The most obvious sign that a guideline is successful, of course, is whether the recommendations are implemented. Before this can happen, people – and not just specialists and academics – need to understand what is being asked of them. The wording must be clear; the described actions unambiguous.
It’s so easy to get this wrong. And when we do, it’s mainly because we don’t think enough about our readership.
Who reads NICE guidelines?
NICE guidelines have a wider audience than one might think. Anyone interested in health, quality of care and value for money is potentially a consumer of NICE products. This includes people who use services and their carers. It increasingly includes not only people in senior clinical and managerial positions but practitioners from different disciplines, with different levels of skills, experience and knowledge – including those still in training.
NICE readership is global. I know from personal experience that colleagues across Europe, not just the Anglosphere, use NICE information too. Such wide readership makes it essential that NICE guidelines use language that is precise, concise and jargon free, to ensure the recommendations are unambiguous.
The dangers of confirmation bias
We all tend towards confirmation bias – that is, we search for, or interpret, information in a way that confirms our preconceptions. NICE is often trying to address complex issues that rarely have a simple answer. It seeks to ensure that we use limited resources wisely. In short, it doesn’t always tell us what we want to hear. If recommendations were too open to interpretation it would be all too easy to read into them what we wanted them to say.
So it’s important that guidelines undergo a rigorous editing process to ensure they say what they need to clearly for all the people who will use them.
How editors add value
It’s not always easy.
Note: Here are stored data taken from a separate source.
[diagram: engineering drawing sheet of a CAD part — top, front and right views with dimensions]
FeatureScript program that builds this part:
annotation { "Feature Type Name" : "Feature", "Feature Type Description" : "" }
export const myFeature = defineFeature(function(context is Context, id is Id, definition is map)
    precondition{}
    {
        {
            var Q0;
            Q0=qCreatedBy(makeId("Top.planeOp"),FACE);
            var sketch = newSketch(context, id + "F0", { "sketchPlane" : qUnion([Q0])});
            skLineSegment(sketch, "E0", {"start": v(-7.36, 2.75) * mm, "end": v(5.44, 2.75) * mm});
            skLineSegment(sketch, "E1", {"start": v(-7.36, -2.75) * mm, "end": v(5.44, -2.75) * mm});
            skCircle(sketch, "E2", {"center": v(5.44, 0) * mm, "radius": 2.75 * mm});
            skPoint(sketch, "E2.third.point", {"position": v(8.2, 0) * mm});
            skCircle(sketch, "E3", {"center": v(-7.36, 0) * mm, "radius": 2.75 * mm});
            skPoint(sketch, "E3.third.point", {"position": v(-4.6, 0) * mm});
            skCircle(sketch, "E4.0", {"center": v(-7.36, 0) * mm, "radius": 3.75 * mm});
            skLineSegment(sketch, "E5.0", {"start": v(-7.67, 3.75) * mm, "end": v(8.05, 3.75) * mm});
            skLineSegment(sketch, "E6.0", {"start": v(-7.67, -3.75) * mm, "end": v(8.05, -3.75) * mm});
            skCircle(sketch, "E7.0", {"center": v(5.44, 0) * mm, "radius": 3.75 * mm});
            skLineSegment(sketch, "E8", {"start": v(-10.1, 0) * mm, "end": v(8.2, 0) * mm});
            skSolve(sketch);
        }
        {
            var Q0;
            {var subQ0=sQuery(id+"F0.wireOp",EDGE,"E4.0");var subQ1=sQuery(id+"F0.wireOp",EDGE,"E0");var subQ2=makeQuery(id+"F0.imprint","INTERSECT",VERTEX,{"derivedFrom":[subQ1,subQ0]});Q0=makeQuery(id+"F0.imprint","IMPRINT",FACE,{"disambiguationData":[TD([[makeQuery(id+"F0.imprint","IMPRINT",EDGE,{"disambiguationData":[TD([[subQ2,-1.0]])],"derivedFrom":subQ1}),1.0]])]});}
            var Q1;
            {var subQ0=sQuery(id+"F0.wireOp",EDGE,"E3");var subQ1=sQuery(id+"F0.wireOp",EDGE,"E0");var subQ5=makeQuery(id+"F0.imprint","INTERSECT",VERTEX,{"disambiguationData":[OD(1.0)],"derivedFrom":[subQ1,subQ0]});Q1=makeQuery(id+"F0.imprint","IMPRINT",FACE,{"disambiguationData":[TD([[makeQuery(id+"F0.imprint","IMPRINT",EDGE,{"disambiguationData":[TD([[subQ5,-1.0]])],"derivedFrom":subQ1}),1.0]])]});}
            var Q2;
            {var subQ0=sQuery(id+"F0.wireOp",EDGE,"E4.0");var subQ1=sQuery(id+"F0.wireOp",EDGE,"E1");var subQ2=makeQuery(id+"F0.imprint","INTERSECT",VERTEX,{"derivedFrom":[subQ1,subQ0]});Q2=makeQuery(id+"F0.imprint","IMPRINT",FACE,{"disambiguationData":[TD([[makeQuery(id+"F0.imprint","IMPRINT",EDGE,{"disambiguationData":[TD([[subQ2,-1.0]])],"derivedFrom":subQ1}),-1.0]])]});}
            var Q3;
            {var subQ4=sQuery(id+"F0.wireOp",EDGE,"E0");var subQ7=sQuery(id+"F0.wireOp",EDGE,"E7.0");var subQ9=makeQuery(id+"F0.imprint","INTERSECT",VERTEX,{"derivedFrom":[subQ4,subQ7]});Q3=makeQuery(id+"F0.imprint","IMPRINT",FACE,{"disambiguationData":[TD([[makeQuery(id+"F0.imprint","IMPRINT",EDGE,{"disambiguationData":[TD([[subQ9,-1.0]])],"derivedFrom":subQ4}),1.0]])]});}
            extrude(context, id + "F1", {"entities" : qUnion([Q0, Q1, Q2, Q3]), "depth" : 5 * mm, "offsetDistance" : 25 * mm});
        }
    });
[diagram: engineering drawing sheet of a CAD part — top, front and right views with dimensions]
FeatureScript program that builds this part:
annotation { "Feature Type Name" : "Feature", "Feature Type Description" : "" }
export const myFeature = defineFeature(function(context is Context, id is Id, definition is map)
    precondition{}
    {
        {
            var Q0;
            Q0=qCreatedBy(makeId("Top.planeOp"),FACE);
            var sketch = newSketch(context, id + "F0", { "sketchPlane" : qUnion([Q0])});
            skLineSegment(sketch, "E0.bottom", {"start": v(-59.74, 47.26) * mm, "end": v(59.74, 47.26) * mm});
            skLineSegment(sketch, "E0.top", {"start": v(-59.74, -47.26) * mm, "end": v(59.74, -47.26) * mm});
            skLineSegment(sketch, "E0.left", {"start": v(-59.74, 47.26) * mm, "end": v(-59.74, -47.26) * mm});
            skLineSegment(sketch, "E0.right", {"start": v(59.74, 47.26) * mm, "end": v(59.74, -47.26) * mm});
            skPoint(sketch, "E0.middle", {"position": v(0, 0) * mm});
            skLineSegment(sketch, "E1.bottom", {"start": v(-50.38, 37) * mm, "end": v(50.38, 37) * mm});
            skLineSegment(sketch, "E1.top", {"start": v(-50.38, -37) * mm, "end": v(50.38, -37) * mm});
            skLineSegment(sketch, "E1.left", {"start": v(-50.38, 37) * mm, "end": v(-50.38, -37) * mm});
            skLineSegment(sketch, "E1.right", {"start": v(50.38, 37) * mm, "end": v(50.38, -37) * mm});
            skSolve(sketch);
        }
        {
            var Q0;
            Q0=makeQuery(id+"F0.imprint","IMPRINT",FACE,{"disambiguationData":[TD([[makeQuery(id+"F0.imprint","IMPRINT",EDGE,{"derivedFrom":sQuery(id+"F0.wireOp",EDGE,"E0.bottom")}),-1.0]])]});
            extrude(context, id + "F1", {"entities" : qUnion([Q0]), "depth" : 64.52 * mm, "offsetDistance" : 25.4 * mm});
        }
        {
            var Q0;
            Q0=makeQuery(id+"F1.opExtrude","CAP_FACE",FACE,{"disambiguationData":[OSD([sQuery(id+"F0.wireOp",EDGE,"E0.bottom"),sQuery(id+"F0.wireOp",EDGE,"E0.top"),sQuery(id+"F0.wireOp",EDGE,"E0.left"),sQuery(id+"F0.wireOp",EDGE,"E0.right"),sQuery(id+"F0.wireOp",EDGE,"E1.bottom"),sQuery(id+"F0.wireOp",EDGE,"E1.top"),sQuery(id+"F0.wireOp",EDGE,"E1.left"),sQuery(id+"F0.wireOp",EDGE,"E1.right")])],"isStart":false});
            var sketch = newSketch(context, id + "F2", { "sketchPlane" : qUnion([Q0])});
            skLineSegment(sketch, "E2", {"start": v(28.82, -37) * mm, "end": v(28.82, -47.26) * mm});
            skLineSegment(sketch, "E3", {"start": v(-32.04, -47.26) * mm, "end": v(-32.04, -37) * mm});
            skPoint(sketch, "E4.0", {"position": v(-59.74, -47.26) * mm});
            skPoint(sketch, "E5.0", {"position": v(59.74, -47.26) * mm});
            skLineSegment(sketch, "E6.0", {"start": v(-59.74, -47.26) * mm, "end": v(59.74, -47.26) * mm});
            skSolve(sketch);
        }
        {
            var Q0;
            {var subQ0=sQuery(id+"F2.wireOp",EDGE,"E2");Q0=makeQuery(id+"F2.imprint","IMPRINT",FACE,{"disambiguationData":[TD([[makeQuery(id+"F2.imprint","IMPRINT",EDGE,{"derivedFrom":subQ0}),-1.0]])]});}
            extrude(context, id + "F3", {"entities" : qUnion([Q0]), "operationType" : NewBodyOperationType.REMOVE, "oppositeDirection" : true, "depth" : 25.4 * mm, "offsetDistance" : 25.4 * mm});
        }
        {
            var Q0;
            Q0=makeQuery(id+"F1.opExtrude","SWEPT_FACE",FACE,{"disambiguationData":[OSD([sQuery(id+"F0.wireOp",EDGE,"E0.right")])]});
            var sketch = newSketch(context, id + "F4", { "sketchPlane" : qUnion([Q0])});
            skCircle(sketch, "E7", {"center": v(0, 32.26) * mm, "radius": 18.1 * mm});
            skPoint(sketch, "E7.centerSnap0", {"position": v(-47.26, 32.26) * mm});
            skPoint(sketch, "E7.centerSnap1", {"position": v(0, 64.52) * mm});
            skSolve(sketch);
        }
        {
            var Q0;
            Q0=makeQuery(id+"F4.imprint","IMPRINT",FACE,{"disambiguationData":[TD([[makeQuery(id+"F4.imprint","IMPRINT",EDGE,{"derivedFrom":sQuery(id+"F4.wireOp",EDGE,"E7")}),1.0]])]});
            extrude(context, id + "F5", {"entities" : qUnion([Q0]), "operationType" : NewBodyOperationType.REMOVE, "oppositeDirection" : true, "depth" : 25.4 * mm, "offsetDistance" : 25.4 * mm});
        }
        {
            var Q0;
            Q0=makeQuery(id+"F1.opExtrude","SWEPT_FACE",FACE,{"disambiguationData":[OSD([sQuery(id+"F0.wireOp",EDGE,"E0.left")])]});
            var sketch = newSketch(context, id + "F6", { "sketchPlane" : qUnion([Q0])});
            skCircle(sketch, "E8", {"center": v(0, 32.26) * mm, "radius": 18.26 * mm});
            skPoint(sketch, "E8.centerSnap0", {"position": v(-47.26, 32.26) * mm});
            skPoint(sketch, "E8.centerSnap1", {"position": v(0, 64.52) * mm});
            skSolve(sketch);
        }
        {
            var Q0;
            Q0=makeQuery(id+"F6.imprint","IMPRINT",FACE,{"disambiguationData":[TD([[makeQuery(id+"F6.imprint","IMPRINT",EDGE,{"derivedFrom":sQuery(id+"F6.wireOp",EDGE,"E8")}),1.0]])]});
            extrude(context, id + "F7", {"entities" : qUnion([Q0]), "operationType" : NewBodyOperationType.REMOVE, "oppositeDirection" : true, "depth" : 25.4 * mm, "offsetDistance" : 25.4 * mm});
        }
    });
From personal experience of chairing a guideline committee, I found that being immersed in the details sometimes made one unaware of obvious errors, inconsistencies and lack of clarity. Luckily, this is where editors come in. A fresh, objective and disinterested editor can offer helpful challenges, spot errors and ambiguity, remove redundancies and greatly improve clarity and consistency.
Overall, I was extremely impressed by the NICE process. No approach to producing guidance is perfect or without occasional irritations, but this is perhaps the best mechanism in the world for balancing safe, effective, evidence-based and high-quality care with best value for money.
Professor Swaran Singh is head of Mental Health and Wellbeing and deputy head of the division of Health Sciences at Warwick Medical School, at the University of Warwick. He is consultant psychiatrist at Birmingham and Solihull Mental Health Foundation Trust and Forward Thinking Birmingham. He is a commissioner of the UK Equality and Human Rights Commission.
He has published extensively on culture and ethnicity in mental health, onset and outcomes of early psychosis, early intervention services, transition from child to adult care, mental health law and medical education.